UPDATE 2-US FDA staff question J&J ceramic-on-metal hip data

* FDA staff: New hip did not reduce ion production

* Panel to decide Tuesday whether to recommend approval

* J&J shares close down 0.4 pct (Adds FDA comments, details on rivals; Updates shares)

WASHINGTON, Aug 14 (Reuters) - A new type of Johnson & Johnson JNJ.N hip replacement may not provide a hoped-for advantage over current devices, U.S. reviewers said in documents released on Friday.

The company’s Complete Acetabular Hip System is an experimental ceramic-on-metal implant. No devices of that type are sold in the United States.
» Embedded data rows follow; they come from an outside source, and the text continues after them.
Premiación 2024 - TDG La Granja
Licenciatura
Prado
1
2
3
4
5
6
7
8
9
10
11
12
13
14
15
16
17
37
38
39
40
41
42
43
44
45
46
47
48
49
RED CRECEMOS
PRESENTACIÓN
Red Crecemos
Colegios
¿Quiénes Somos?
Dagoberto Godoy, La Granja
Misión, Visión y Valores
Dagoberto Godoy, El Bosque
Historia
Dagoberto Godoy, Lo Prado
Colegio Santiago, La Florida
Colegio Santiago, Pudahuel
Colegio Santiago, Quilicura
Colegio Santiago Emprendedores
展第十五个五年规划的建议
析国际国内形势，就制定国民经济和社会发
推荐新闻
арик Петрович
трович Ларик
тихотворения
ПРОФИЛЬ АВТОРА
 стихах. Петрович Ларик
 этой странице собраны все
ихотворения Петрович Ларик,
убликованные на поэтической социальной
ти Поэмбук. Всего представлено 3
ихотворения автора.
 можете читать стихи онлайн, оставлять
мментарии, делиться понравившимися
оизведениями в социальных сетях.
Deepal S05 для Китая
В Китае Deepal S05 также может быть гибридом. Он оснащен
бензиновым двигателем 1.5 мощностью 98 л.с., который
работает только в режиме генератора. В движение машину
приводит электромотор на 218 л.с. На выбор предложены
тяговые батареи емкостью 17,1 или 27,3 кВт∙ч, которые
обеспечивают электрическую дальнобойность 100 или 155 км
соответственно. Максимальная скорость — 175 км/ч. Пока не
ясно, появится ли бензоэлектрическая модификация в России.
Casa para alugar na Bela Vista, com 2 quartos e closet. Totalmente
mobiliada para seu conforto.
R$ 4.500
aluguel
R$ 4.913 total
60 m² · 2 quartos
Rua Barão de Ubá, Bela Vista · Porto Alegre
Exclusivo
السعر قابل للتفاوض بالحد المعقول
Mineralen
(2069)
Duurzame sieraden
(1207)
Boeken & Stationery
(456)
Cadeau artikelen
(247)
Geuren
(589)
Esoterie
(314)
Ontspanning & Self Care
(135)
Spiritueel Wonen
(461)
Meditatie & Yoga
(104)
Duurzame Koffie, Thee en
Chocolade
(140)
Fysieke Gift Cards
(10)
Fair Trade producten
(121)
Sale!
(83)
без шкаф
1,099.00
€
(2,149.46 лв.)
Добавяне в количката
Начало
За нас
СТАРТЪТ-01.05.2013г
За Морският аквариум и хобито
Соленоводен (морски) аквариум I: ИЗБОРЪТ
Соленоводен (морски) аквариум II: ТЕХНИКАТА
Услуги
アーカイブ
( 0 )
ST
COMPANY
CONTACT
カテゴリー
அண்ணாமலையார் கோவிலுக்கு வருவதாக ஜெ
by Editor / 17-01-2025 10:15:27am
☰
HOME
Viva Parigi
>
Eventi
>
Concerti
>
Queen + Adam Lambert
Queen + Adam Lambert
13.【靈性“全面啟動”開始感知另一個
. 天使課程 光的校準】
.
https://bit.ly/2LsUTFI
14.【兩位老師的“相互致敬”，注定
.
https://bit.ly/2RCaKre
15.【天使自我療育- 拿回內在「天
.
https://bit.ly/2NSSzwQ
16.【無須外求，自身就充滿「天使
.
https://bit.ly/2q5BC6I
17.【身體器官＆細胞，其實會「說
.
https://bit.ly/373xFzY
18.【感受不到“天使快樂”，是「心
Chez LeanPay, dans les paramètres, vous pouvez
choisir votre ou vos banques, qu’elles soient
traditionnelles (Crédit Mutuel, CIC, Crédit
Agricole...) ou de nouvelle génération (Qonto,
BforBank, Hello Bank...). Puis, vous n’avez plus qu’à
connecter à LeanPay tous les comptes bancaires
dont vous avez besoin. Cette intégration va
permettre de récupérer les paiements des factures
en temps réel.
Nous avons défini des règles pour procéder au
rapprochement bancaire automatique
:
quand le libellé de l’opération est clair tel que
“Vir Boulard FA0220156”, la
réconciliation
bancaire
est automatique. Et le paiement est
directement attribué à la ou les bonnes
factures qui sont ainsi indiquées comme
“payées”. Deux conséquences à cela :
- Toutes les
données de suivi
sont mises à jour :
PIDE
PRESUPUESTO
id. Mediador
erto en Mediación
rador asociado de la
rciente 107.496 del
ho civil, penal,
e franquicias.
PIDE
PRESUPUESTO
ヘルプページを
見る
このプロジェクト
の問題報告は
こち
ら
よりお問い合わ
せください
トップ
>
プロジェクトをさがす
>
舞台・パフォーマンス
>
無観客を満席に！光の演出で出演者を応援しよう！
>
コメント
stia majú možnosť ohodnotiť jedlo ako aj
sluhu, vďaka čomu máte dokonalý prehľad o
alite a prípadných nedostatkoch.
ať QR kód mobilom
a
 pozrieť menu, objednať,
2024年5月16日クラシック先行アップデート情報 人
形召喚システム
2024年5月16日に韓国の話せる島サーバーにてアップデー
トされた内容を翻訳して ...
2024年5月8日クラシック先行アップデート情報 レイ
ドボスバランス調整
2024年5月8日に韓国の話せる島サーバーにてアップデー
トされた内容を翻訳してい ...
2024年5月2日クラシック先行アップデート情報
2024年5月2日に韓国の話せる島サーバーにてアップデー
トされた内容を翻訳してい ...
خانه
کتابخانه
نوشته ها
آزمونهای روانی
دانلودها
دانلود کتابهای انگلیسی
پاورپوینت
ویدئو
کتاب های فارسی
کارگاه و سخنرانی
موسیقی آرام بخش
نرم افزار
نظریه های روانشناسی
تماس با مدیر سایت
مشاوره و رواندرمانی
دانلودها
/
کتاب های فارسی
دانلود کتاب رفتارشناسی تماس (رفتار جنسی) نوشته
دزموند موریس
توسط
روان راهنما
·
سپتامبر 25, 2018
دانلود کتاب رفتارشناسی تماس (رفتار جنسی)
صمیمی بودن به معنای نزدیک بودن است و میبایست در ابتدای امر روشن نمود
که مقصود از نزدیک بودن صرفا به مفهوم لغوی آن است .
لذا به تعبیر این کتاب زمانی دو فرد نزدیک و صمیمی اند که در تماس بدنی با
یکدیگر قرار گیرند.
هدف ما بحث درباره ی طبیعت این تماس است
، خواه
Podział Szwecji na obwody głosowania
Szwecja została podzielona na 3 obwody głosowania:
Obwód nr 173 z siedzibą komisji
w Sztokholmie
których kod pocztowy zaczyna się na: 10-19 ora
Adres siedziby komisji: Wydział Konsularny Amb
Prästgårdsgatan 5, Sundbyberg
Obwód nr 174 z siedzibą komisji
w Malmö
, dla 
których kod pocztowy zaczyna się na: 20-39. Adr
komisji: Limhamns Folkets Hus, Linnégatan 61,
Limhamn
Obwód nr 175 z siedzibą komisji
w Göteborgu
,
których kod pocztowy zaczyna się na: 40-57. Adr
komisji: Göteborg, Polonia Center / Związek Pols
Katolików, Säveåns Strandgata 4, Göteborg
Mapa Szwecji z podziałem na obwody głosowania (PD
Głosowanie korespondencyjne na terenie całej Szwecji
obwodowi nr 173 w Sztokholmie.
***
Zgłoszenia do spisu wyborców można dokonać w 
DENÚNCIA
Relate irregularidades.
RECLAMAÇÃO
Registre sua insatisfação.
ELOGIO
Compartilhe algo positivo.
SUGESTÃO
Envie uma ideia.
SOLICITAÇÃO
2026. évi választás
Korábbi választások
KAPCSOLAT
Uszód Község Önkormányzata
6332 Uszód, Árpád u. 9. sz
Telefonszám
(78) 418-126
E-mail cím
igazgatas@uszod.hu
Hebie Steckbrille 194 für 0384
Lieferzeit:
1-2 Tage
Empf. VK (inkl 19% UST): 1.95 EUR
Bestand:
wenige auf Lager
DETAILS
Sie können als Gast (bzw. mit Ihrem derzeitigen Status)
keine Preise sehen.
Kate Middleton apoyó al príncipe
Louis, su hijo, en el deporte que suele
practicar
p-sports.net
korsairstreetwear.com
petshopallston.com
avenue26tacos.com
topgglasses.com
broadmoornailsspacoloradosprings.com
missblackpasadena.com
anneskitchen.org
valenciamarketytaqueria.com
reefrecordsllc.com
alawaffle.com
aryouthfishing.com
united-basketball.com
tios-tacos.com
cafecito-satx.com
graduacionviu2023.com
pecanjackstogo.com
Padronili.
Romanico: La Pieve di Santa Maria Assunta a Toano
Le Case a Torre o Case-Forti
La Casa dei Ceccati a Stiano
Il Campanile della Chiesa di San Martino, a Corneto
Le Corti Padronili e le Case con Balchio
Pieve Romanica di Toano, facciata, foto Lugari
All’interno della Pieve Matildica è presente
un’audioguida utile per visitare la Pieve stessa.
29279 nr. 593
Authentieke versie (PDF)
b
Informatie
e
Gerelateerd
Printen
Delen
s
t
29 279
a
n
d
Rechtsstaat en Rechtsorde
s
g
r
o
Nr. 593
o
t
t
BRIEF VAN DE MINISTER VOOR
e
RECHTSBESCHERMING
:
Ceramic-on-metal was thought to reduce the production of metal ions that may accumulate in the body. There are concerns that ion accumulation may cause autoimmune reactions or other health problems over the long term.

In a Johnson & Johnson analysis, however, “the ceramic- on-metal ion levels were not statistically different than those determined for metal-on-metal bearings,” Food and Drug Administration reviewers said in an analysis prepared for an advisory panel that meets on Tuesday.

“It would appear from these results that the presumed benefit of the new bearing surface couple ... is limited,” the agency said in a list of questions drafted for the panel.

Concerns have been raised about the long-term effects of ions from metal-on-metal hips, which are not recommended for women of child-bearing age and people with kidney problems.

In J&J’s data, elevated ion levels were seen two years after patients got either metal-on-metal or ceramic-on-metal hips, but “it is unclear if the levels to which they are raised are of clinical significance,” FDA staff said.

“Future data collection that looks at longer term metal ion levels, in both (groups), is of major interest and possible concern,” the agency staff said.

The FDA reviewers said the J&J device did work as well as a metal-on-metal hip in a company study that measured pain, functioning and complications after the implant.

The FDA will ask the panel of outside experts for a recommendation on whether the new hip replacement should be approved. The agency usually follows its panels’ advice.

A spokeswoman for Johnson & Johnson’s DePuy Orthopaedics unit could not immediately be reached for comment.

The product would compete with artificial hips from companies such as Stryker SYK.N, Zimmer Holdings ZMH.N and Smith & Nephew SN.L.